▶ **Exercise requirements**: Each line below containing the word "宽带症候群" needs to be shown.

╭─ Excerpted records

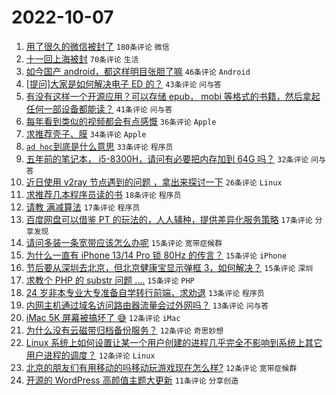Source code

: # 2022-10-07

1. [用了很久的微信被封了](https://www.v2ex.com/t/885018) `180条评论` `微信`
1. [十一回上海被封](https://www.v2ex.com/t/884961) `70条评论` `生活`
1. [如今国产 android，都这样明目张胆了嘛](https://www.v2ex.com/t/885075) `46条评论` `Android`
1. [[提问]大家是如何解决电子 ED 的？](https://www.v2ex.com/t/884992) `43条评论` `问与答`
1. [有没有这样一个开源应用？可以存储 epub， mobi 等格式的书籍，然后拿起任何一部设备都能读？](https://www.v2ex.com/t/884988) `41条评论` `问与答`
1. [每年看到类似的视频都会有点感慨](https://www.v2ex.com/t/884975) `36条评论` `Apple`
1. [求推荐壳子、膜](https://www.v2ex.com/t/884997) `34条评论` `Apple`
1. [`ad hoc`到底是什么意思](https://www.v2ex.com/t/884985) `33条评论` `程序员`
1. [五年前的笔记本， i5-8300H，请问有必要把内存加到 64G 吗？](https://www.v2ex.com/t/885071) `32条评论` `问与答`
1. [近日使用 v2ray 节点遇到的问题 ，拿出来探讨一下](https://www.v2ex.com/t/885062) `26条评论` `Linux`
1. [求推荐几本程序员读的书](https://www.v2ex.com/t/885054) `18条评论` `程序员`
1. [请教 满减算法](https://www.v2ex.com/t/884974) `17条评论` `程序员`
1. [百度网盘可以借鉴 PT 的玩法的，人人辅种，提供差异化服务策略](https://www.v2ex.com/t/884967) `17条评论` `分享发现`
1. [请问多装一条宽带应该怎么办呢](https://www.v2ex.com/t/885014) `15条评论` `宽带症候群`
1. [为什么一直有 iPhone 13/14 Pro 锁 80Hz 的传言？](https://www.v2ex.com/t/885002) `15条评论` `iPhone`
1. [节后要从深圳去北京，但北京健康宝显示弹框 3，如何解决？](https://www.v2ex.com/t/884970) `15条评论` `深圳`
1. [求教个 PHP 的 substr 问题 ....](https://www.v2ex.com/t/884964) `15条评论` `PHP`
1. [24 岁非本专业大专准备自学转行前端，求劝退](https://www.v2ex.com/t/885109) `13条评论` `程序员`
1. [内网主机通过域名访问路由器流量会过外网吗？](https://www.v2ex.com/t/884972) `13条评论` `问与答`
1. [iMac 5K 屏幕被搞坏了 😅](https://www.v2ex.com/t/885083) `12条评论` `iMac`
1. [为什么没有云磁带归档备份服务？](https://www.v2ex.com/t/885079) `12条评论` `奇思妙想`
1. [Linux 系统上如何设置让某一个用户创建的进程几乎完全不影响到系统上其它用户进程的调度？](https://www.v2ex.com/t/885004) `12条评论` `Linux`
1. [北京的朋友们有用移动的吗移动玩游戏现在怎么样?](https://www.v2ex.com/t/884980) `12条评论` `宽带症候群`
1. [开源的 WordPress 高颜值主题大更新](https://www.v2ex.com/t/884968) `11条评论` `分享创造`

╰─

▶ **Solution to this task**:
1. [请问多装一条宽带应该怎么办呢](https://www.v2ex.com/t/885014) `15条评论` `宽带症候群`
1. [北京的朋友们有用移动的吗移动玩游戏现在怎么样?](https://www.v2ex.com/t/884980) `12条评论` `宽带症候群`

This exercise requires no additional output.